Fiscal Impact Analysis (20)
Description:
During or after passage, bills generally undergo some form of fiscal impact analysis to estimate the costs and revenues associated with implementing a given piece of legislation. Thus, this building block requires using data from the Economic Forecasts and Revenue Modeling building block tools to effectively determine the potential costs and revenues for the bill(s) as currently written or passed.
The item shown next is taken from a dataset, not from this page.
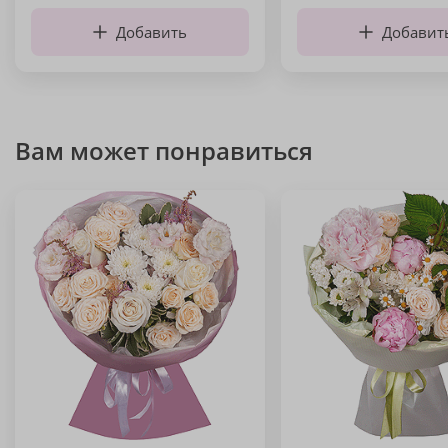
Добавить
Добавит
Вам может понравиться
In any fiscal impact analysis, there may be multiple implementation paths, depending on the specificity of a given bill’s language. For the initial fiscal impact analysis, analyze a small number of logical implementation paths and revisit as final implementation decisions are made.
Details:
To complete this task, financial modelers should update and rerun modeling tools based on the language of the bill as currently formed or passed, which will come from the Analyze Bill Language and Testimony building block. The initial run may need to be done to meet legislative requirements for a bill’s fiscal note before the bill is passed. The bill most likely will not specify everything needed for the analysis. Therefore, modelers need to make logical choices based on any preceding RUC studies in the state. As implementation decisions are made, the fiscal impact analysis may be rerun to determine impacts of the latest decisions.
Primary Use:
Determine financial impacts of each bill so the state budget and other impacted items can be correctly updated.
Best Practices/Lessons Learned:
- Record all modeling assumptions in detail. Any analysis will require a range of assumptions beyond what is included in the bill(s), and the qualitative (how the model is structured) and the quantitative (how model parameters are set) assumptions should be recorded.
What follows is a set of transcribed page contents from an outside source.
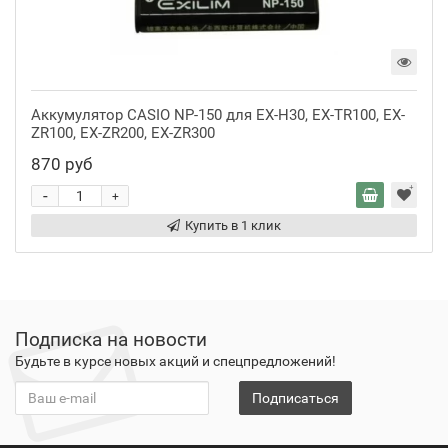
Аккумулятор CASIO NP-150 для EX-H30, EX-TR100, EX-
ZR100, EX-ZR200, EX-ZR300
870 руб
-
+
Купить в 1 клик
Подписка на новости
Будьте в курсе новых акций и спецпредложений!
Подписаться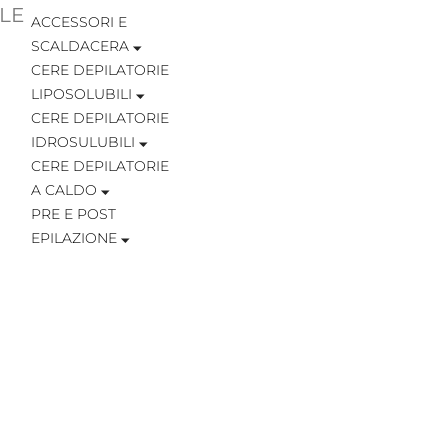
LE
ACCESSORI E
SCALDACERA
CERE DEPILATORIE
LIPOSOLUBILI
CERE DEPILATORIE
IDROSULUBILI
CERE DEPILATORIE
A CALDO
PRE E POST
EPILAZIONE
- Use the most recent forecasts available. The more current the numbers, the more accurate the analysis will be.
- Keep updating the fiscal impacts analysis as program decisions are made. The closer the assumptions are to the system that is actually implemented, the more accurate the analysis will be.
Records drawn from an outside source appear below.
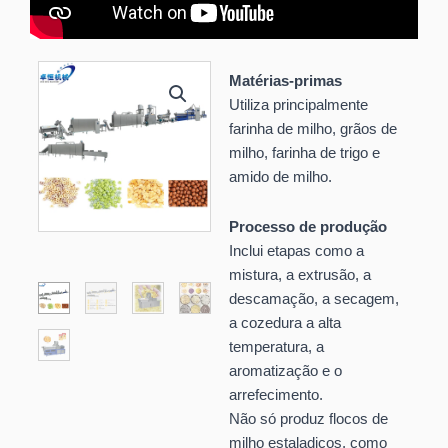
Matérias-primas
Utiliza principalmente
farinha de milho, grãos de
milho, farinha de trigo e
amido de milho.
Processo de produção
Inclui etapas como a
mistura, a extrusão, a
descamação, a secagem,
a cozedura a alta
temperatura, a
aromatização e o
arrefecimento.
Não só produz flocos de
milho estaladiços, como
- Ensure the financial model is user-friendly and well-documented because others will need to review it and it might change hands at some point.
- If interstate commercial vehicles are included in the RUC system and a refund of fuel taxes is planned, be sure to include only refunds from fuel tax purchases in your state. International Fuel Tax Agreement member jurisdictions cannot refund fuel taxes paid to other states. Interconnectivity between states would change this dynamic.
State Government Context and Assumptions:
Financial modelers, under the direction of the lead RUC agency, do this task. It may need to be done as a formal part of the legislative process; if not, it may be done soon after the bill is signed into law.